What to produce: Could you retype all of the entries exactly, without their pictures?

Provided entries:
************

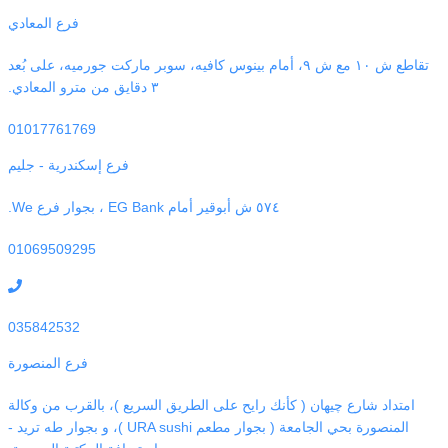
فرع المعادي
تقاطع ش ١٠ مع ش ٩، أمام بينوس كافيه، سوبر ماركت جورميه، على بُعد
٣ دقايق من مترو المعادي.
01017761769
فرع إسكندرية - جليم
٥٧٤ ش أبوقير أمام EG Bank ، بجوار فرع We.
01069509295
035842532
فرع المنصورة
امتداد شارع چيهان ( كأنك رايح على الطريق السريع )، بالقرب من وكالة
المنصورة بحي الجامعة ( بجوار مطعم URA sushi )، و بجوار طه تريد -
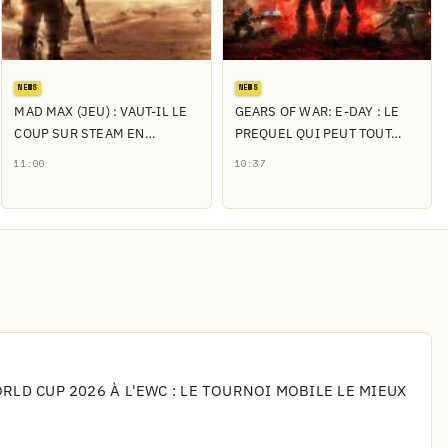
NEWS
NEWS
MAD MAX (JEU) : VAUT-IL LE
GEARS OF WAR: E-DAY : LE
COUP SUR STEAM EN…
PREQUEL QUI PEUT TOUT…
11:00
10:37
LD CUP 2026 À L'EWC : LE TOURNOI MOBILE LE MIEUX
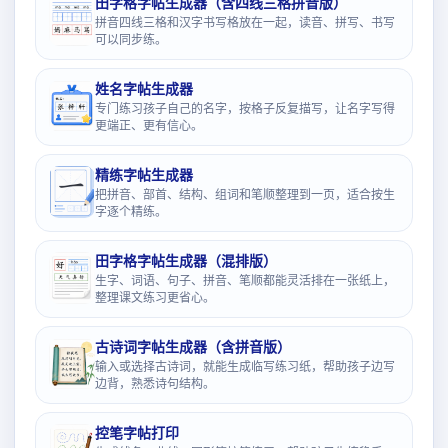
田字格字帖生成器（含四线三格拼音版）
拼音四线三格和汉字书写格放在一起，读音、拼写、书写
可以同步练。
姓名字帖生成器
专门练习孩子自己的名字，按格子反复描写，让名字写得
更端正、更有信心。
精练字帖生成器
把拼音、部首、结构、组词和笔顺整理到一页，适合按生
字逐个精练。
田字格字帖生成器（混排版）
生字、词语、句子、拼音、笔顺都能灵活排在一张纸上，
整理课文练习更省心。
古诗词字帖生成器（含拼音版）
输入或选择古诗词，就能生成临写练习纸，帮助孩子边写
边背，熟悉诗句结构。
控笔字帖打印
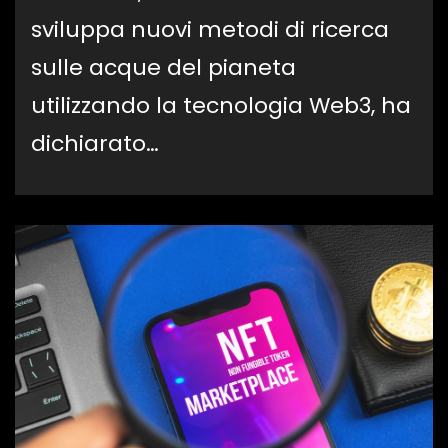
sviluppa nuovi metodi di ricerca
sulle acque del pianeta
utilizzando la tecnologia Web3, ha
dichiarato…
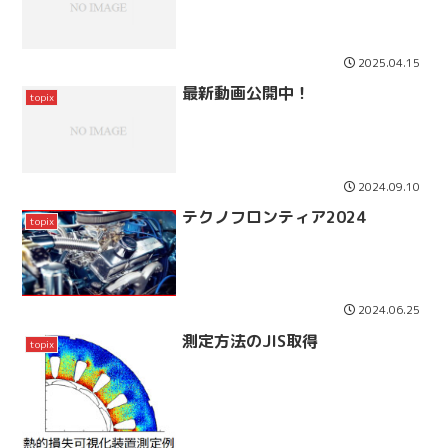
2025.04.15
最新動画公開中！
topix
2024.09.10
テクノフロンティア2024
topix
2024.06.25
測定方法のJIS取得
topix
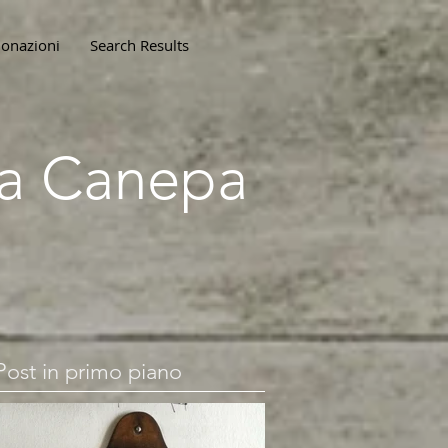
onazioni
Search Results
lla Canepa
Post in primo piano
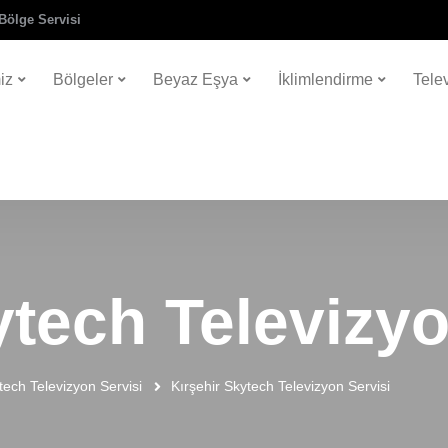
Bölge Servisi
iz
Bölgeler
Beyaz Eşya
İklimlendirme
Tele
ytech Televizyo
tech Televizyon Servisi
Kırşehir Skytech Televizyon Servisi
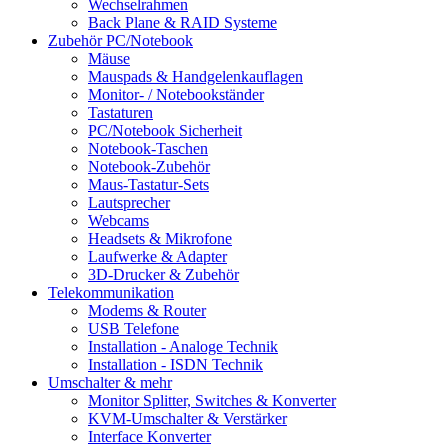
Wechselrahmen
Back Plane & RAID Systeme
Zubehör PC/Notebook
Mäuse
Mauspads & Handgelenkauflagen
Monitor- / Notebookständer
Tastaturen
PC/Notebook Sicherheit
Notebook-Taschen
Notebook-Zubehör
Maus-Tastatur-Sets
Lautsprecher
Webcams
Headsets & Mikrofone
Laufwerke & Adapter
3D-Drucker & Zubehör
Telekommunikation
Modems & Router
USB Telefone
Installation - Analoge Technik
Installation - ISDN Technik
Umschalter & mehr
Monitor Splitter, Switches & Konverter
KVM-Umschalter & Verstärker
Interface Konverter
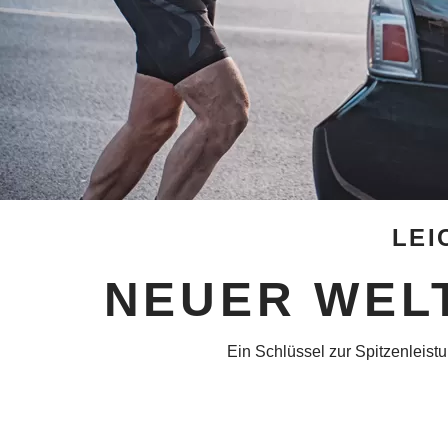
LEI
NEUER WEL
Ein Schlüssel zur Spitzenleist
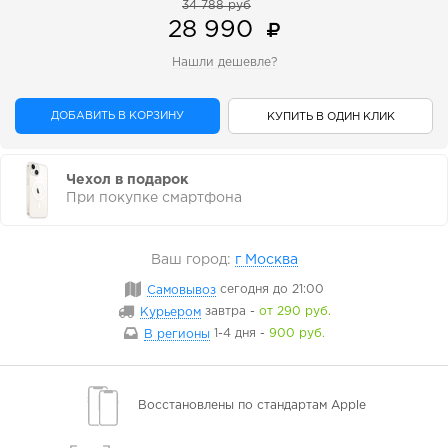
34 788 руб
28 990
Нашли дешевле?
ДОБАВИТЬ В КОРЗИНУ
КУПИТЬ В ОДИН КЛИК
Чехол в подарок
При покупке смартфона
Ваш город:
г Москва
Самовывоз
сегодня
до 21:00
Курьером
завтра
-
от 290 руб.
В регионы
1-4 дня
-
900 руб.
Восстановлены
по стандартам Apple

************

Response area:
فرع المعادي
تقاطع ش ١٠ مع ش ٩، أمام بينوس كافيه، سوبر ماركت جورميه، على بُعد
٣ دقايق من مترو المعادي.
01017761769
فرع إسكندرية - جليم
٥٧٤ ش أبوقير أمام EG Bank ، بجوار فرع We.
01069509295
035842532
فرع المنصورة
امتداد شارع چيهان ( كأنك رايح على الطريق السريع )، بالقرب من وكالة
المنصورة بحي الجامعة ( بجوار مطعم URA sushi )، و بجوار طه تريد -
NEWS
NEWS
MAD MAX (JEU) : VAUT-IL LE
GEARS OF WAR: E-DAY : LE
COUP SUR STEAM EN…
PREQUEL QUI PEUT TOUT…
11:00
10:37
LD CUP 2026 À L'EWC : LE TOURNOI MOBILE LE MIEUX
田字格字帖生成器（含四线三格拼音版）
拼音四线三格和汉字书写格放在一起，读音、拼写、书写
可以同步练。
姓名字帖生成器
专门练习孩子自己的名字，按格子反复描写，让名字写得
更端正、更有信心。
精练字帖生成器
把拼音、部首、结构、组词和笔顺整理到一页，适合按生
字逐个精练。
田字格字帖生成器（混排版）
生字、词语、句子、拼音、笔顺都能灵活排在一张纸上，
整理课文练习更省心。
古诗词字帖生成器（含拼音版）
输入或选择古诗词，就能生成临写练习纸，帮助孩子边写
边背，熟悉诗句结构。
控笔字帖打印
sviluppa nuovi metodi di ricerca
sulle acque del pianeta
utilizzando la tecnologia Web3, ha
dichiarato…
2025.04.15
最新動画公開中！
topix
2024.09.10
テクノフロンティア2024
topix
2024.06.25
測定方法のJIS取得
topix
onazioni
Search Results
lla Canepa
Post in primo piano
Bölge Servisi
iz
Bölgeler
Beyaz Eşya
İklimlendirme
Tele
ytech Televizyo
tech Televizyon Servisi
Kırşehir Skytech Televizyon Servisi
Wechselrahmen
Back Plane & RAID Systeme
Zubehör PC/Notebook
Mäuse
Mauspads & Handgelenkauflagen
Monitor- / Notebookständer
Tastaturen
PC/Notebook Sicherheit
Notebook-Taschen
Notebook-Zubehör
Maus-Tastatur-Sets
Lautsprecher
Webcams
Headsets & Mikrofone
Laufwerke & Adapter
3D-Drucker & Zubehör
Telekommunikation
Modems & Router
USB Telefone
Installation - Analoge Technik
Installation - ISDN Technik
Umschalter & mehr
Monitor Splitter, Switches & Konverter
KVM-Umschalter & Verstärker
Interface Konverter
LEI
NEUER WEL
Ein Schlüssel zur Spitzenleist
34 788 руб
28 990
Нашли дешевле?
ДОБАВИТЬ В КОРЗИНУ
КУПИТЬ В ОДИН КЛИК
Чехол в подарок
При покупке смартфона
Ваш город:
г Москва
Самовывоз
сегодня
до 21:00
Курьером
завтра
-
от 290 руб.
В регионы
1-4 дня
-
900 руб.
Восстановлены
по стандартам Apple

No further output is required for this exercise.